EDIT
神宮前の一角。周りには著名人の自宅もあったり、新築のデザイナーズマンションが建っていたりと、神宮前らしい落ち着いた住宅地の雰囲気がある。
この物件は、そんな雰囲気の中、なぜかしっくりとそこにある建物。それら華やかな建物が立ち並ぶ、ずっとずっと前からここにあるのだから、街に一体化しているようなものだろうか。
1964年の建物。これだけ築年数が経っていると、アタリとハズレの物件は一目瞭然だ。もちろんこの物件は個人的にアタリだと思う。築年数を反映して賃料も優しく設定されているので、掘り出し物を見つけたような喜びを感じざるを得ない。公園の隣、4階部分のこの区画は、開口部も多く取られており、抜け感も十分に感じることができる。

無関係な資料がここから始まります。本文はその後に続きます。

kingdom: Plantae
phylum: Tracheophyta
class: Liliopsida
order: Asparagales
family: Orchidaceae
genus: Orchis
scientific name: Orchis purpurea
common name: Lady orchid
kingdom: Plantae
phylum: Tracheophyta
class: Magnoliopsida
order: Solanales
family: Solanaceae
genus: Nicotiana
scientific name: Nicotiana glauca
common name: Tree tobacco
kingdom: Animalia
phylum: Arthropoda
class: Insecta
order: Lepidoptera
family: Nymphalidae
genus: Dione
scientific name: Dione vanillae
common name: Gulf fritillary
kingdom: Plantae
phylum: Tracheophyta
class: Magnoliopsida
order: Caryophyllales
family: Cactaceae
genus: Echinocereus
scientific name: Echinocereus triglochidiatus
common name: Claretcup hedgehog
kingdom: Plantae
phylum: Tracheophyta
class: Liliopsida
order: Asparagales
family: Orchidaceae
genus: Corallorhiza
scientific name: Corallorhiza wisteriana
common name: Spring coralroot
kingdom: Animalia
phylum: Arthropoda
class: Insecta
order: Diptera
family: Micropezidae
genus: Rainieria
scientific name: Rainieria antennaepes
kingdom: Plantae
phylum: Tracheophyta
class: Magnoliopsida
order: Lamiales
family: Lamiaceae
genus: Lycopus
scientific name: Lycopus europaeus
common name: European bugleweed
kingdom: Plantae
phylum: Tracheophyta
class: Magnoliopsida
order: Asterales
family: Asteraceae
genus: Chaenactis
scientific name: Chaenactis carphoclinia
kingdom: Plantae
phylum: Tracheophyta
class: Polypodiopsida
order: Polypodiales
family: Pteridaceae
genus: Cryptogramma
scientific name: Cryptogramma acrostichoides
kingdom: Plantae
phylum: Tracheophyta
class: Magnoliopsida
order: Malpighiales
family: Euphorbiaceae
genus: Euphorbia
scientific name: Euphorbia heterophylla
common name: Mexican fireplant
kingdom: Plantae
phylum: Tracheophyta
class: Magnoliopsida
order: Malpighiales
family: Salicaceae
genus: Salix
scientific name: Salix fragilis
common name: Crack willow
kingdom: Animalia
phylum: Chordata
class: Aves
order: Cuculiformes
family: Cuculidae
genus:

外観、エントランス、エレベーター、階段室。全てがレトロ。居室の玄関扉も、水回りも、その雰囲気を生かして、ちょっとしたセルフリノベーションをしてみたい。元々が住居であったため、住居としての機能も備えつつも、事務所対応可能とまだまだ現役である。
共用部分は屋上の利用が許可されている。高い建物が少ないこのエリアでの屋上開放はありがたい限り。建物の東側には、都立青山病院の跡地が広がり、これからの街の変化も楽しめるだろう。
これまでのこの建物の歴史と、これからのこの街の変化を、じっくり腰を据えて感じながら働いてみてはいかがだろうか。
EDITOR’S EYE
この物件はエレベーターがかわいい。一応5人定員ではあったが、3人くらいがちょうど良い気がする。階段室のサイン、エントランスのステップ。共用部分のしっとりとした感じが、時代を感じさせてくれるだろう。
もしかしたらピカピカのデザインオフィスより、愛情を注げるオフィスになるかもしれない。